The only real answer, assuming your strings are wound correctly to give the straightest path through the nut is "Some are just made the other way round"

I own 5 guitars... two acoustics, two electrics & a bass. One has 6-a-side machines heads [Strat], three are 3-a-side [Line6 & both acoustics] & one is 2-a-side [Rickenbacker 4001 bass]

All except the Rikki have the machine heads configured to turn in the same direction as each other for sharp/flat.

The Rikki goes the opposite way.

I can only assume it's a design difference.

  1. Someone decided that "tighter" should be 'moving the top of the machine head away from the bridge' - also that's how the old peg system works, with no gearing mechanism. Most guitars would appear to be set this way.
  2. Someone else decided that "tighter" should be clockwise, as it's a screw mechanism. This may be Rickenbacker-only, but I have no further evidence.

I can only assume that your machine head configuration is 6-a-side, Strat type, as that's the only one where 'anticlockwise = tighter' is consistent for all 6.
That would mean your new machine heads are 'standard' configuration rather than 'Rikki'.
Anticlockwise on the top side is 'tighter = top of machine head moves away from the bridge'


A machine is omnidirectional, tightening is a function of the direction that you wrap the strings with respect to the axis of the peg or post.

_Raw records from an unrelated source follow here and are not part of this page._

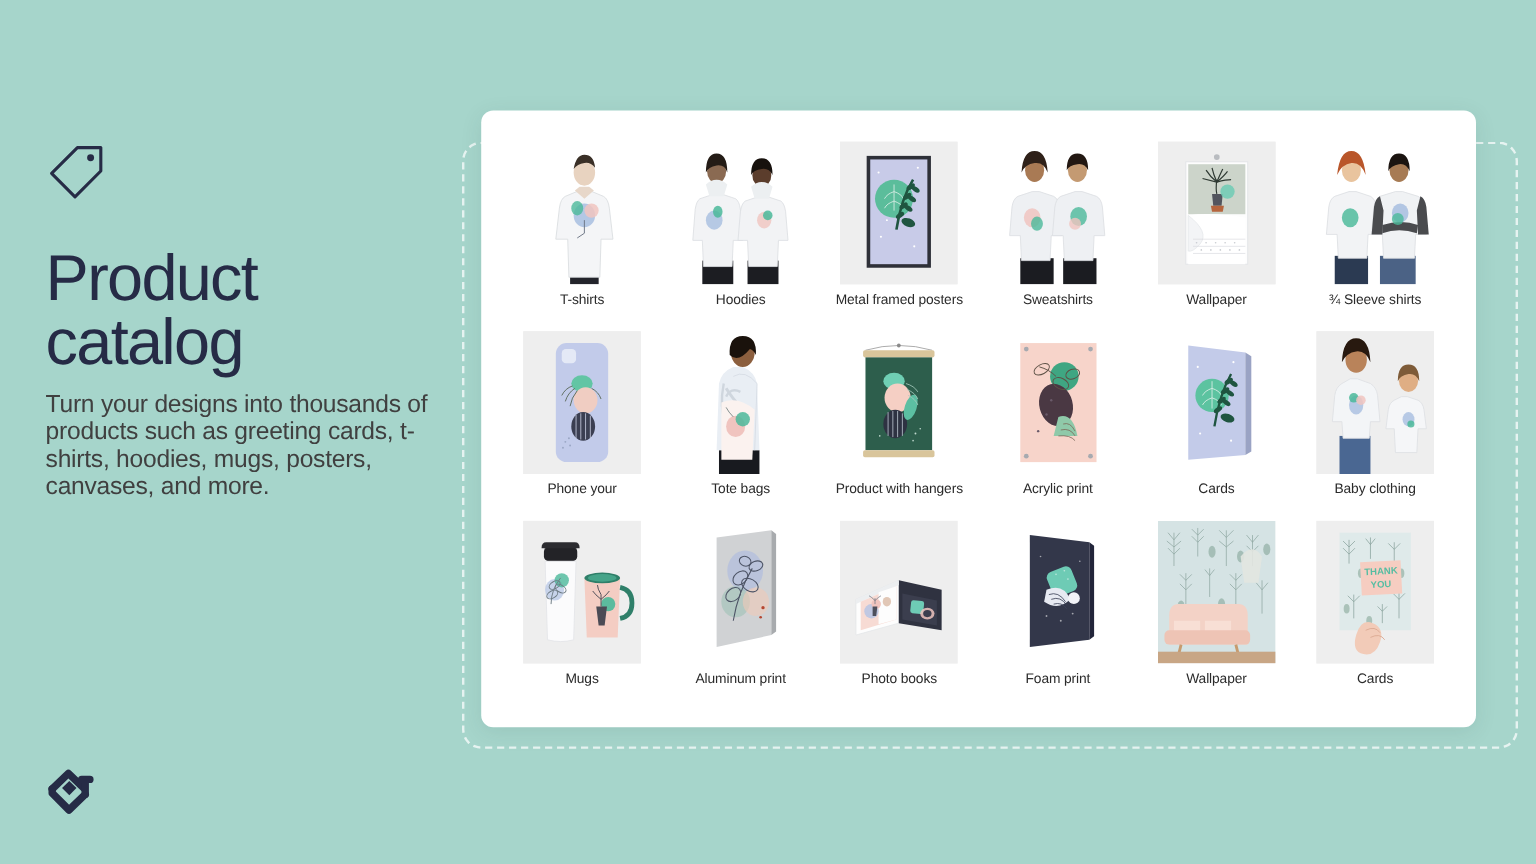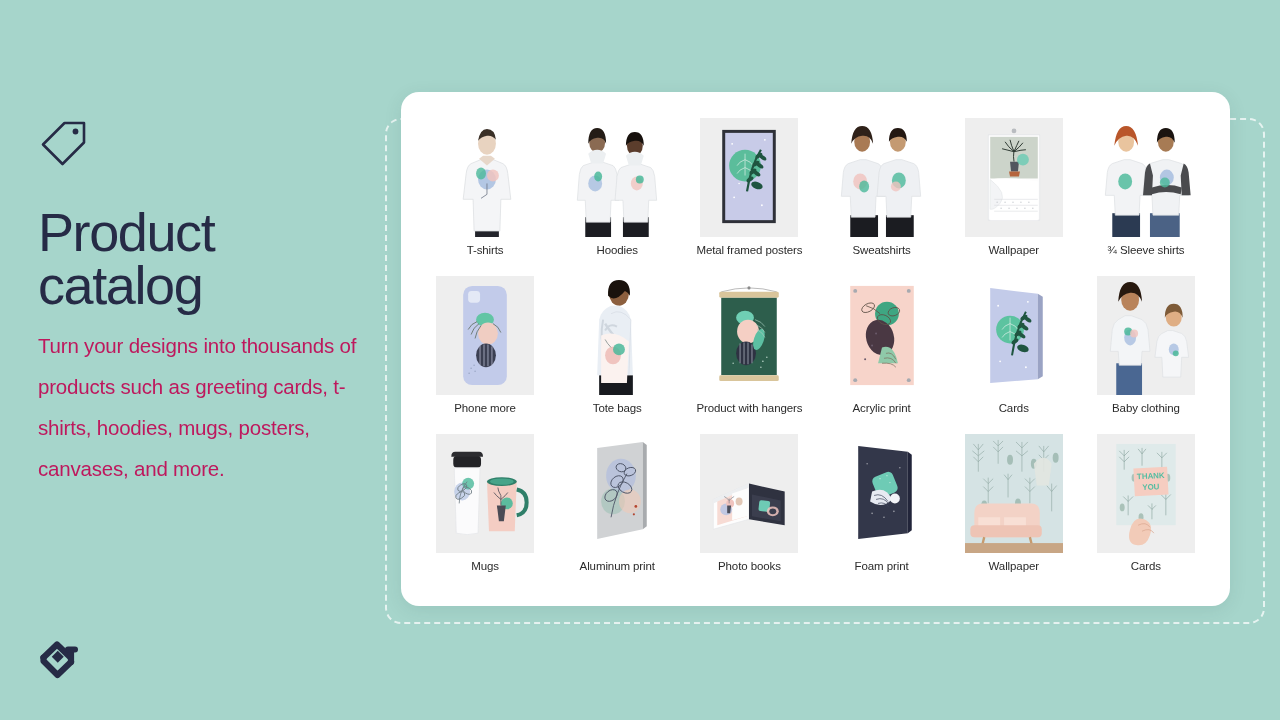--- a/index.html
+++ b/index.html
@@ -35,7 +35,7 @@
   
   .catalog-card{
     position:absolute;left:401px;top:92px;width:829px;height:514px;
-    background:#ffffff;border-radius:18px;
+    background:#ffffff;border-radius:10px;
     box-shadow:0 4px 18px rgba(40,70,65,0.10);
     box-sizing:border-box;
     padding:26px 18px 14px 18px;

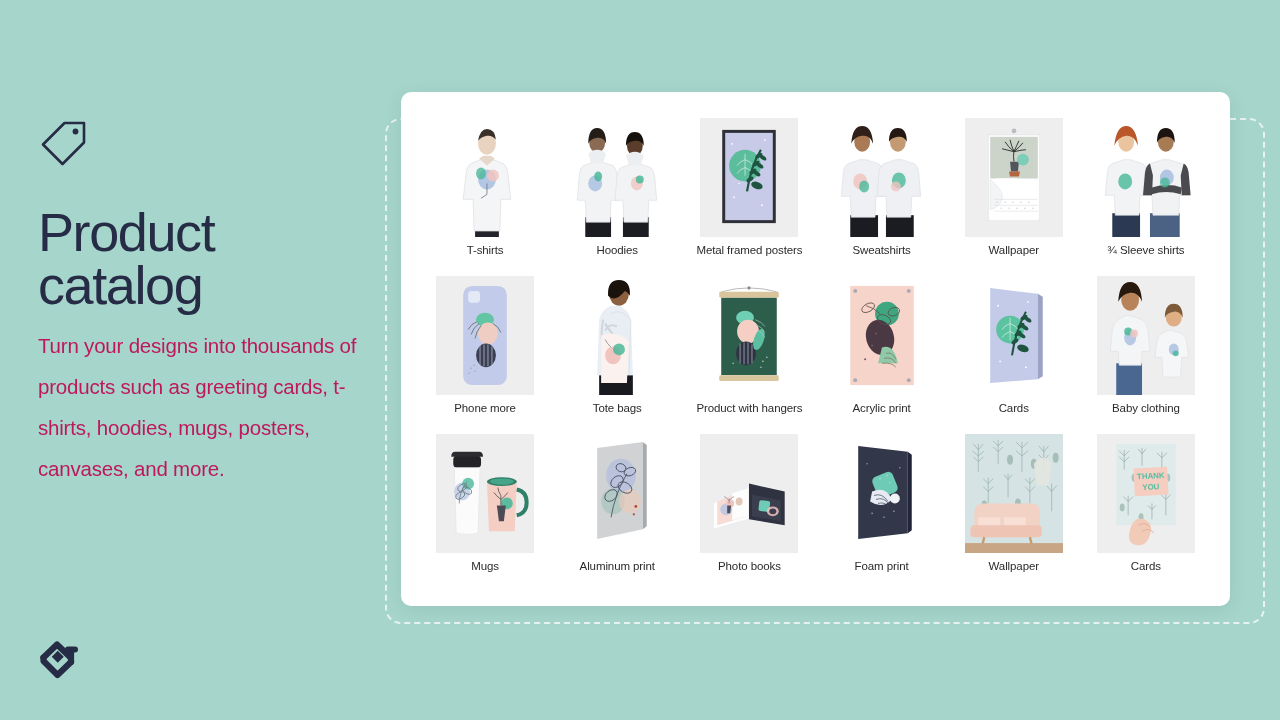--- a/index.html
+++ b/index.html
@@ -21,7 +21,7 @@
   }
   .subcopy{
     position:absolute;left:38px;top:325px;width:352px;
-    font-size:20.5px;line-height:41px;color:#be185d;letter-spacing:-0.2px;
+    font-size:20.5px;line-height:23px;color:#404040;letter-spacing:-0.2px;
   }
   .brand-logo{position:absolute;left:38px;top:638px;width:44px;height:44px;}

If you wrap the string clockwise, you turn the gear (or peg) one way to tighten. If you wrap the string anti-clockwise, then you need to turn the gear the other way to tighten.

The placement of the machines will dictate which way you want to wind them. On Strat, this means wrapping the string anti-clockwise. On a Les Paul, the top three wrap anti-clockwise, the bottom 3 wrap clockwise.

For Strat style heads, all 6 machines are identical, for heads laid out with 3 on each side of the head, they use two sets of 3 machines that are mirrored so that the shaft is "north" of the peg & gear for each side.

If you feel that they are backwards, reverse the winding direction. The "normal" way is to have the strings straight (as you can) from the nut to the peg, but aside from some minor mental adjustment it ought not be an issue.